Word for word, write out all of the entries that follow.

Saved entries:
====

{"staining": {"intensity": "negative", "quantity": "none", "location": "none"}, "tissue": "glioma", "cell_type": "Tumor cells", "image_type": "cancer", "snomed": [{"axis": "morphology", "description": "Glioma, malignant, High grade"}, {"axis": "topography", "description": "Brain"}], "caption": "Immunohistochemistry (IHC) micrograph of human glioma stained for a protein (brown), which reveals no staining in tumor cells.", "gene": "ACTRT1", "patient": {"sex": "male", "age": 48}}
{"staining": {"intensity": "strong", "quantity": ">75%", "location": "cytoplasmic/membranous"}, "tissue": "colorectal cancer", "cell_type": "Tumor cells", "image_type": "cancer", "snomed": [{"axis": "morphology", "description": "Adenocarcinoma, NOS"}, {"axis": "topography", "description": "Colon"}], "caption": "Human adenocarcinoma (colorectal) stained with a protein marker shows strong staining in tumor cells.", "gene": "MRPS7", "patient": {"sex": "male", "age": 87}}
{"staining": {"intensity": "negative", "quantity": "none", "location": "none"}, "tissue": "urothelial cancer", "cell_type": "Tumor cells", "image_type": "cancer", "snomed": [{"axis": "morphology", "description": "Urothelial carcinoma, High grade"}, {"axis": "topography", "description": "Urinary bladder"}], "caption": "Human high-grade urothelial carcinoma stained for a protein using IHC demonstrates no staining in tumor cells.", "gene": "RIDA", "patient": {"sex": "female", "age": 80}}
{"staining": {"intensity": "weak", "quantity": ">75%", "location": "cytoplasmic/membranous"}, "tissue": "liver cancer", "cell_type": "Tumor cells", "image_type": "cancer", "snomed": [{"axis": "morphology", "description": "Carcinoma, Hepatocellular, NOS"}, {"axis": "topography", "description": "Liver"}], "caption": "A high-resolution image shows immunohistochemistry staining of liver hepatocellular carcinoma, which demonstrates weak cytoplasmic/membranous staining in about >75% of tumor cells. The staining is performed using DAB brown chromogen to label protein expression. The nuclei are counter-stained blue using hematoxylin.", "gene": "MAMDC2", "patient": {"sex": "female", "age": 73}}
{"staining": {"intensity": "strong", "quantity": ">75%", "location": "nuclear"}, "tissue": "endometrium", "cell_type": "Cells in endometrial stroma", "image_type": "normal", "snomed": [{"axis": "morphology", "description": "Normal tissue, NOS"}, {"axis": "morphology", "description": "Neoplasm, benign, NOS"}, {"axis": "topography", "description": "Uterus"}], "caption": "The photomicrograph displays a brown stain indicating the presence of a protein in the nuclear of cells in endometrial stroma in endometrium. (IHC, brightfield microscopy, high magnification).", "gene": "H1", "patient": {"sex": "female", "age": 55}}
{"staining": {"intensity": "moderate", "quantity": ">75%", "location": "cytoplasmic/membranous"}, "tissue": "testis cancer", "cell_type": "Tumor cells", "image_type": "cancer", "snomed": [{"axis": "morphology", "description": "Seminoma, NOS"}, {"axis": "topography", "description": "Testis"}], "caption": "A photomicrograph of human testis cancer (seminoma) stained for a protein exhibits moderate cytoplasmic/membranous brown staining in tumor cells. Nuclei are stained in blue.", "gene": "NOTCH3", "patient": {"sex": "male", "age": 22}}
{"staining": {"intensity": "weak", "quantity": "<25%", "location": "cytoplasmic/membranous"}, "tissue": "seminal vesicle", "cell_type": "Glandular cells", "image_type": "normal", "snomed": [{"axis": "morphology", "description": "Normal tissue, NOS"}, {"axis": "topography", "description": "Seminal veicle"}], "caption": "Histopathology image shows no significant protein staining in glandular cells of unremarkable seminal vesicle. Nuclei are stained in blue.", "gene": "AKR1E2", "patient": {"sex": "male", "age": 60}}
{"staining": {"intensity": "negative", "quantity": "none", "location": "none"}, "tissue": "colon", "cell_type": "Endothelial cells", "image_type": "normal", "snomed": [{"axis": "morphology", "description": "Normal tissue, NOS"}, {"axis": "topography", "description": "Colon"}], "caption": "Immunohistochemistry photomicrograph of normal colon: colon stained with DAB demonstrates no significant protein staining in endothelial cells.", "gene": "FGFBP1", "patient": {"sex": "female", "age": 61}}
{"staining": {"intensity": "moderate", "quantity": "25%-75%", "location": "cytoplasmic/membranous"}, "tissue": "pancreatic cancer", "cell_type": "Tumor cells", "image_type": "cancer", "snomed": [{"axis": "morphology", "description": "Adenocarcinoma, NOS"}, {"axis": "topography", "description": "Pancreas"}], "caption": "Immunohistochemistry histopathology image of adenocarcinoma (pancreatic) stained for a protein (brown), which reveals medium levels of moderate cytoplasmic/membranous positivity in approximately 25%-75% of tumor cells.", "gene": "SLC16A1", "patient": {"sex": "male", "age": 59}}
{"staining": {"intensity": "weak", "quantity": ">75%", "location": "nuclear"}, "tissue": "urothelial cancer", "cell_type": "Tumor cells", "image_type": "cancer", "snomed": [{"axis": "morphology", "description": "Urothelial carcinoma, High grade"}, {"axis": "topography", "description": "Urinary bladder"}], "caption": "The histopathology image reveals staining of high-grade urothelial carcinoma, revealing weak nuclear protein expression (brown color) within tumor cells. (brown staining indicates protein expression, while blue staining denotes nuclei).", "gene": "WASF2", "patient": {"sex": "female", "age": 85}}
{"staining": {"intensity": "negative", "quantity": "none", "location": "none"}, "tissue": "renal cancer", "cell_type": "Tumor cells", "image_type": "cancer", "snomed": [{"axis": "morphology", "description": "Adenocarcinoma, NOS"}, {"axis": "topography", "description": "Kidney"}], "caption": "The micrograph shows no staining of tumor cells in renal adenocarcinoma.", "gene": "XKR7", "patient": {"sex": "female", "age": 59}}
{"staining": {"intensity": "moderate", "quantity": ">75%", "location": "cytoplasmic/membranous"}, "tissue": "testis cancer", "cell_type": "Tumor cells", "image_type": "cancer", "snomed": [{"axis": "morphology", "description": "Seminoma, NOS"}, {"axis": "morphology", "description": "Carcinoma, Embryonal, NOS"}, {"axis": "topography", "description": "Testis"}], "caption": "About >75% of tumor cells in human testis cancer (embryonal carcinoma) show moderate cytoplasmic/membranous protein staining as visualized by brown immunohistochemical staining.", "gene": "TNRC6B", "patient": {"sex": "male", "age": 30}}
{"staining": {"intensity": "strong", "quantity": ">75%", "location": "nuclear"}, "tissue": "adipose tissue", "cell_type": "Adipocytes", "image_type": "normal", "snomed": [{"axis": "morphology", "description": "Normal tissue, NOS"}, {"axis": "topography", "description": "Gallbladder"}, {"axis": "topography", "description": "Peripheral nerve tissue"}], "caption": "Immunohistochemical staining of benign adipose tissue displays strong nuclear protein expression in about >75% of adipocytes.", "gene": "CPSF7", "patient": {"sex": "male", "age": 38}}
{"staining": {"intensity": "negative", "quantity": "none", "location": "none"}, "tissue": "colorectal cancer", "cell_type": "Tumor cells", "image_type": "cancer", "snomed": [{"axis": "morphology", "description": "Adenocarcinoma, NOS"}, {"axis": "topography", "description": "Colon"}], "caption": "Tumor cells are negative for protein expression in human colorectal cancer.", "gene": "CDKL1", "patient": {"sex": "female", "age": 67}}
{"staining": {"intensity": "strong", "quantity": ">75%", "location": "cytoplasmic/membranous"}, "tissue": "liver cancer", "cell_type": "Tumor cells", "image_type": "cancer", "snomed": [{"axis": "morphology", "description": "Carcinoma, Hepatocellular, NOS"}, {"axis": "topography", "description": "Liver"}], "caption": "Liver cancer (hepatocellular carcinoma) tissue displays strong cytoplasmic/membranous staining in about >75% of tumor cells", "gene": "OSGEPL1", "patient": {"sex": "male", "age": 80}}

====

Expected answer ::
{"staining": {"intensity": "negative", "quantity": "none", "location": "none"}, "tissue": "glioma", "cell_type": "Tumor cells", "image_type": "cancer", "snomed": [{"axis": "morphology", "description": "Glioma, malignant, High grade"}, {"axis": "topography", "description": "Brain"}], "caption": "Immunohistochemistry (IHC) micrograph of human glioma stained for a protein (brown), which reveals no staining in tumor cells.", "gene": "ACTRT1", "patient": {"sex": "male", "age": 48}}
{"staining": {"intensity": "strong", "quantity": ">75%", "location": "cytoplasmic/membranous"}, "tissue": "colorectal cancer", "cell_type": "Tumor cells", "image_type": "cancer", "snomed": [{"axis": "morphology", "description": "Adenocarcinoma, NOS"}, {"axis": "topography", "description": "Colon"}], "caption": "Human adenocarcinoma (colorectal) stained with a protein marker shows strong staining in tumor cells.", "gene": "MRPS7", "patient": {"sex": "male", "age": 87}}
{"staining": {"intensity": "negative", "quantity": "none", "location": "none"}, "tissue": "urothelial cancer", "cell_type": "Tumor cells", "image_type": "cancer", "snomed": [{"axis": "morphology", "description": "Urothelial carcinoma, High grade"}, {"axis": "topography", "description": "Urinary bladder"}], "caption": "Human high-grade urothelial carcinoma stained for a protein using IHC demonstrates no staining in tumor cells.", "gene": "RIDA", "patient": {"sex": "female", "age": 80}}
{"staining": {"intensity": "weak", "quantity": ">75%", "location": "cytoplasmic/membranous"}, "tissue": "liver cancer", "cell_type": "Tumor cells", "image_type": "cancer", "snomed": [{"axis": "morphology", "description": "Carcinoma, Hepatocellular, NOS"}, {"axis": "topography", "description": "Liver"}], "caption": "A high-resolution image shows immunohistochemistry staining of liver hepatocellular carcinoma, which demonstrates weak cytoplasmic/membranous staining in about >75% of tumor cells. The staining is performed using DAB brown chromogen to label protein expression. The nuclei are counter-stained blue using hematoxylin.", "gene": "MAMDC2", "patient": {"sex": "female", "age": 73}}
{"staining": {"intensity": "strong", "quantity": ">75%", "location": "nuclear"}, "tissue": "endometrium", "cell_type": "Cells in endometrial stroma", "image_type": "normal", "snomed": [{"axis": "morphology", "description": "Normal tissue, NOS"}, {"axis": "morphology", "description": "Neoplasm, benign, NOS"}, {"axis": "topography", "description": "Uterus"}], "caption": "The photomicrograph displays a brown stain indicating the presence of a protein in the nuclear of cells in endometrial stroma in endometrium. (IHC, brightfield microscopy, high magnification).", "gene": "H1", "patient": {"sex": "female", "age": 55}}
{"staining": {"intensity": "moderate", "quantity": ">75%", "location": "cytoplasmic/membranous"}, "tissue": "testis cancer", "cell_type": "Tumor cells", "image_type": "cancer", "snomed": [{"axis": "morphology", "description": "Seminoma, NOS"}, {"axis": "topography", "description": "Testis"}], "caption": "A photomicrograph of human testis cancer (seminoma) stained for a protein exhibits moderate cytoplasmic/membranous brown staining in tumor cells. Nuclei are stained in blue.", "gene": "NOTCH3", "patient": {"sex": "male", "age": 22}}
{"staining": {"intensity": "weak", "quantity": "<25%", "location": "cytoplasmic/membranous"}, "tissue": "seminal vesicle", "cell_type": "Glandular cells", "image_type": "normal", "snomed": [{"axis": "morphology", "description": "Normal tissue, NOS"}, {"axis": "topography", "description": "Seminal veicle"}], "caption": "Histopathology image shows no significant protein staining in glandular cells of unremarkable seminal vesicle. Nuclei are stained in blue.", "gene": "AKR1E2", "patient": {"sex": "male", "age": 60}}
{"staining": {"intensity": "negative", "quantity": "none", "location": "none"}, "tissue": "colon", "cell_type": "Endothelial cells", "image_type": "normal", "snomed": [{"axis": "morphology", "description": "Normal tissue, NOS"}, {"axis": "topography", "description": "Colon"}], "caption": "Immunohistochemistry photomicrograph of normal colon: colon stained with DAB demonstrates no significant protein staining in endothelial cells.", "gene": "FGFBP1", "patient": {"sex": "female", "age": 61}}
{"staining": {"intensity": "moderate", "quantity": "25%-75%", "location": "cytoplasmic/membranous"}, "tissue": "pancreatic cancer", "cell_type": "Tumor cells", "image_type": "cancer", "snomed": [{"axis": "morphology", "description": "Adenocarcinoma, NOS"}, {"axis": "topography", "description": "Pancreas"}], "caption": "Immunohistochemistry histopathology image of adenocarcinoma (pancreatic) stained for a protein (brown), which reveals medium levels of moderate cytoplasmic/membranous positivity in approximately 25%-75% of tumor cells.", "gene": "SLC16A1", "patient": {"sex": "male", "age": 59}}
{"staining": {"intensity": "weak", "quantity": ">75%", "location": "nuclear"}, "tissue": "urothelial cancer", "cell_type": "Tumor cells", "image_type": "cancer", "snomed": [{"axis": "morphology", "description": "Urothelial carcinoma, High grade"}, {"axis": "topography", "description": "Urinary bladder"}], "caption": "The histopathology image reveals staining of high-grade urothelial carcinoma, revealing weak nuclear protein expression (brown color) within tumor cells. (brown staining indicates protein expression, while blue staining denotes nuclei).", "gene": "WASF2", "patient": {"sex": "female", "age": 85}}
{"staining": {"intensity": "negative", "quantity": "none", "location": "none"}, "tissue": "renal cancer", "cell_type": "Tumor cells", "image_type": "cancer", "snomed": [{"axis": "morphology", "description": "Adenocarcinoma, NOS"}, {"axis": "topography", "description": "Kidney"}], "caption": "The micrograph shows no staining of tumor cells in renal adenocarcinoma.", "gene": "XKR7", "patient": {"sex": "female", "age": 59}}
{"staining": {"intensity": "moderate", "quantity": ">75%", "location": "cytoplasmic/membranous"}, "tissue": "testis cancer", "cell_type": "Tumor cells", "image_type": "cancer", "snomed": [{"axis": "morphology", "description": "Seminoma, NOS"}, {"axis": "morphology", "description": "Carcinoma, Embryonal, NOS"}, {"axis": "topography", "description": "Testis"}], "caption": "About >75% of tumor cells in human testis cancer (embryonal carcinoma) show moderate cytoplasmic/membranous protein staining as visualized by brown immunohistochemical staining.", "gene": "TNRC6B", "patient": {"sex": "male", "age": 30}}
{"staining": {"intensity": "strong", "quantity": ">75%", "location": "nuclear"}, "tissue": "adipose tissue", "cell_type": "Adipocytes", "image_type": "normal", "snomed": [{"axis": "morphology", "description": "Normal tissue, NOS"}, {"axis": "topography", "description": "Gallbladder"}, {"axis": "topography", "description": "Peripheral nerve tissue"}], "caption": "Immunohistochemical staining of benign adipose tissue displays strong nuclear protein expression in about >75% of adipocytes.", "gene": "CPSF7", "patient": {"sex": "male", "age": 38}}
{"staining": {"intensity": "negative", "quantity": "none", "location": "none"}, "tissue": "colorectal cancer", "cell_type": "Tumor cells", "image_type": "cancer", "snomed": [{"axis": "morphology", "description": "Adenocarcinoma, NOS"}, {"axis": "topography", "description": "Colon"}], "caption": "Tumor cells are negative for protein expression in human colorectal cancer.", "gene": "CDKL1", "patient": {"sex": "female", "age": 67}}
{"staining": {"intensity": "strong", "quantity": ">75%", "location": "cytoplasmic/membranous"}, "tissue": "liver cancer", "cell_type": "Tumor cells", "image_type": "cancer", "snomed": [{"axis": "morphology", "description": "Carcinoma, Hepatocellular, NOS"}, {"axis": "topography", "description": "Liver"}], "caption": "Liver cancer (hepatocellular carcinoma) tissue displays strong cytoplasmic/membranous staining in about >75% of tumor cells", "gene": "OSGEPL1", "patient": {"sex": "male", "age": 80}}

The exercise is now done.